[Body or hand keypoint data]
>>>

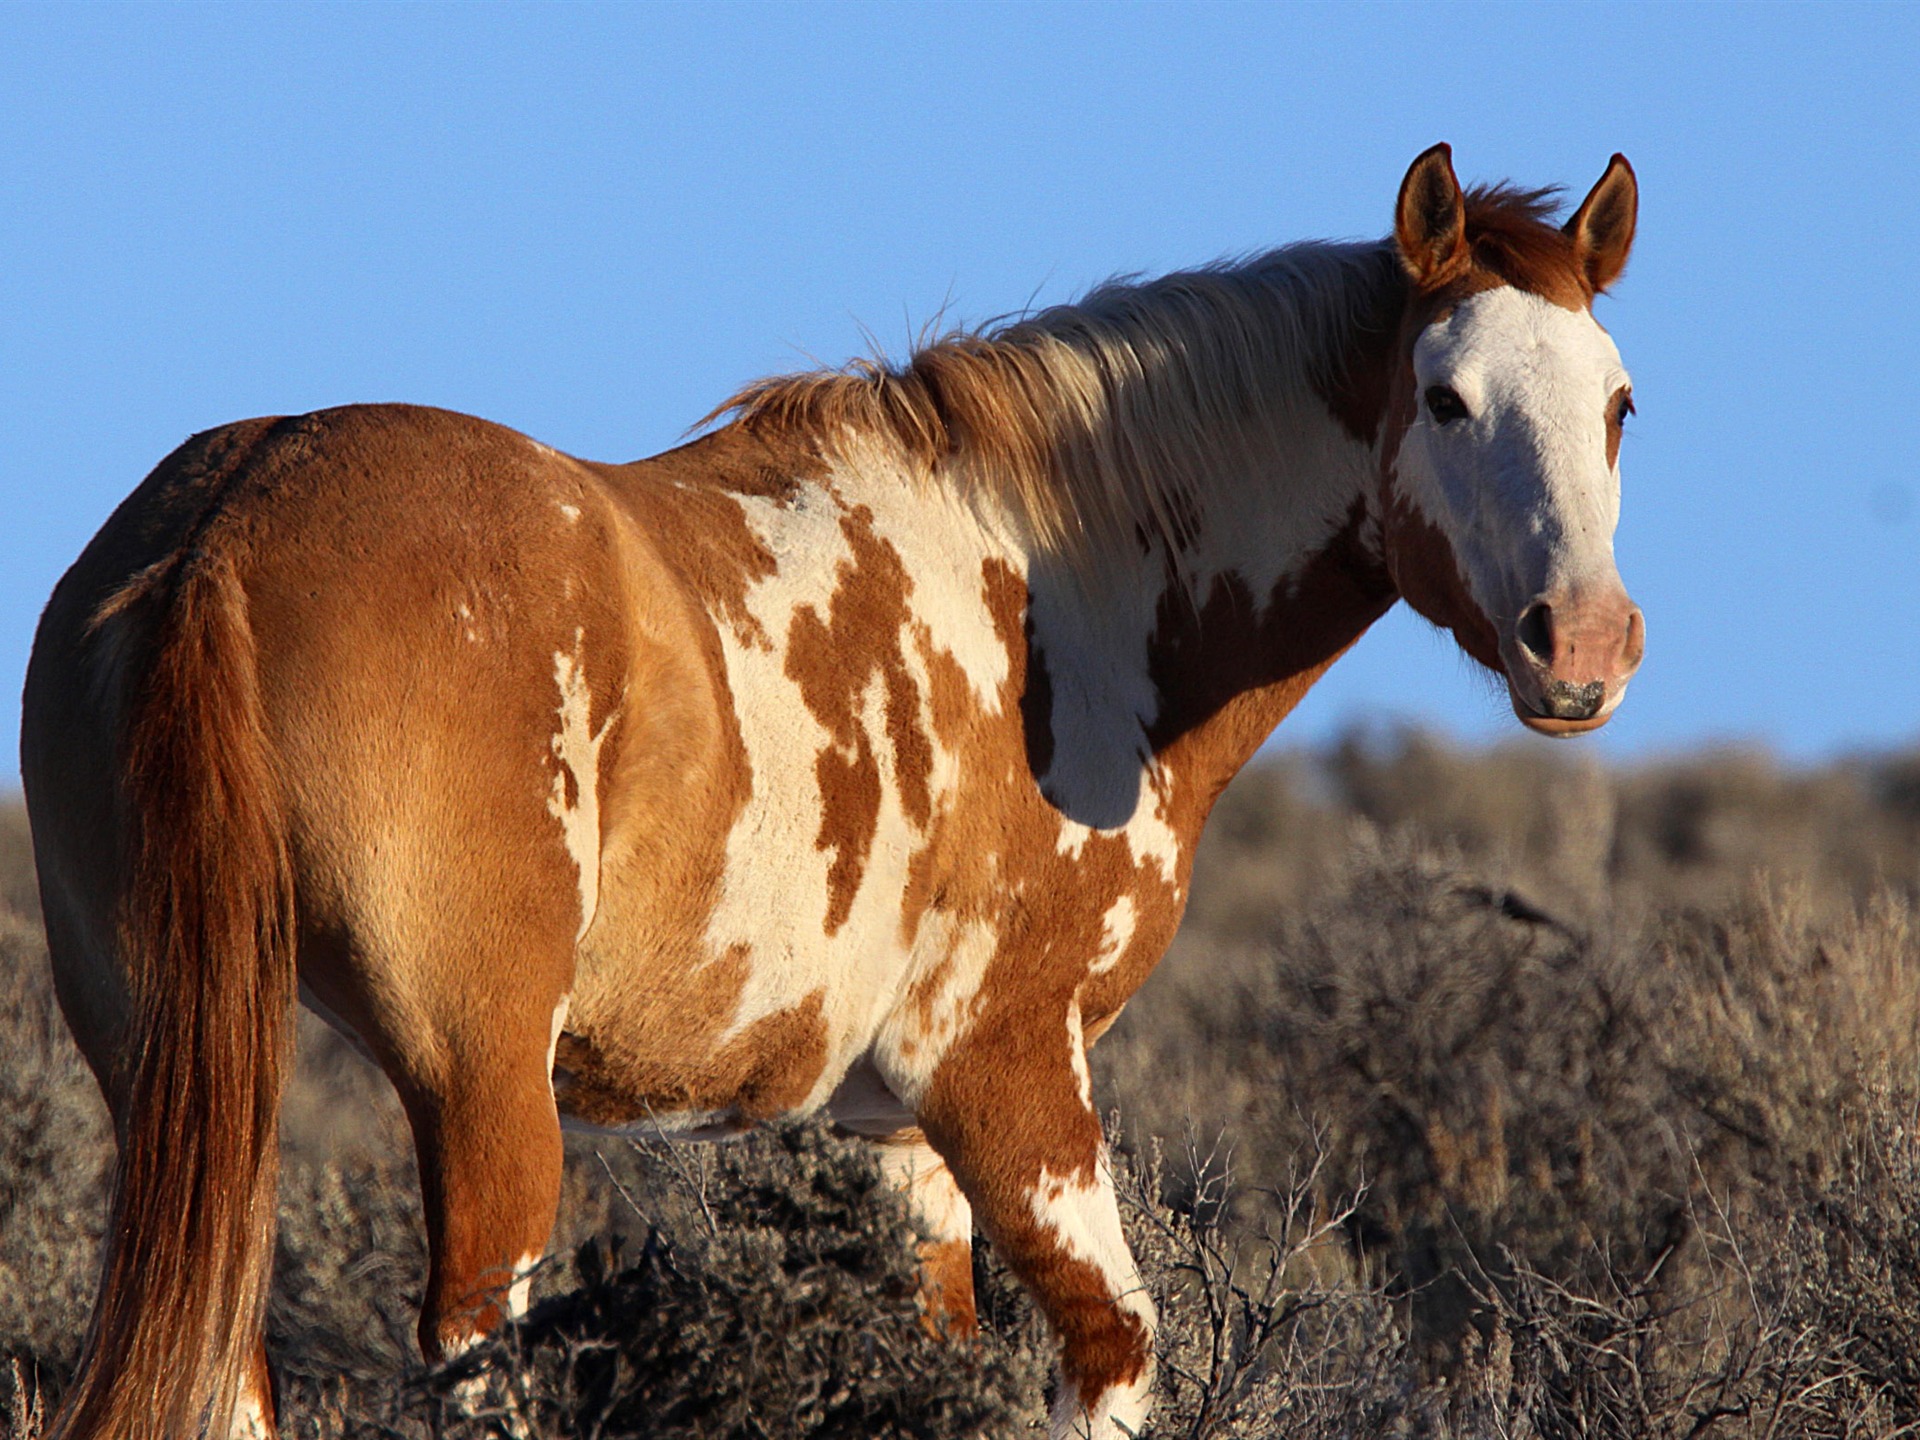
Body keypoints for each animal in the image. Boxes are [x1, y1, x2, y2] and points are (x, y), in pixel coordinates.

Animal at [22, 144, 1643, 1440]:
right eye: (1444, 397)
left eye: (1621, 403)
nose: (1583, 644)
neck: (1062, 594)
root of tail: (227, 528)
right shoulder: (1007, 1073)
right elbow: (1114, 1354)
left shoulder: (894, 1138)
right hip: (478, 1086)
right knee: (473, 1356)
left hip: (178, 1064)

<<<
>>>

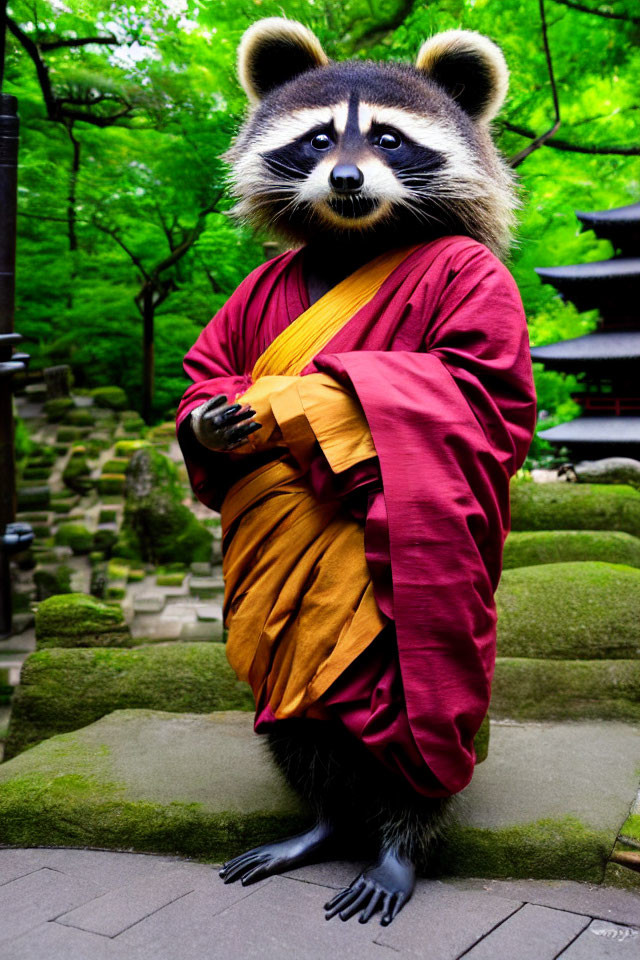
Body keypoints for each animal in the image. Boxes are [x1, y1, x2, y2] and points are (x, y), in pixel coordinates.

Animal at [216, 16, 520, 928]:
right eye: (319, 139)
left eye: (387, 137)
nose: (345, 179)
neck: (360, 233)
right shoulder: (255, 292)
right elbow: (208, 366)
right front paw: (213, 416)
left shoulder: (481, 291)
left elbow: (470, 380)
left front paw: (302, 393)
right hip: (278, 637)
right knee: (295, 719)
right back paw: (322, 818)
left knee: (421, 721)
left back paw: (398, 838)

<<<

From the records above, copy out the line with "right shoulder: (255, 292)", the line with "left back paw: (398, 838)", and every line between them, word for word.

right shoulder: (255, 292)
right elbow: (208, 366)
right front paw: (213, 416)
left shoulder: (481, 291)
left elbow: (470, 380)
left front paw: (302, 393)
right hip: (278, 637)
right knee: (295, 719)
right back paw: (322, 818)
left knee: (421, 721)
left back paw: (398, 838)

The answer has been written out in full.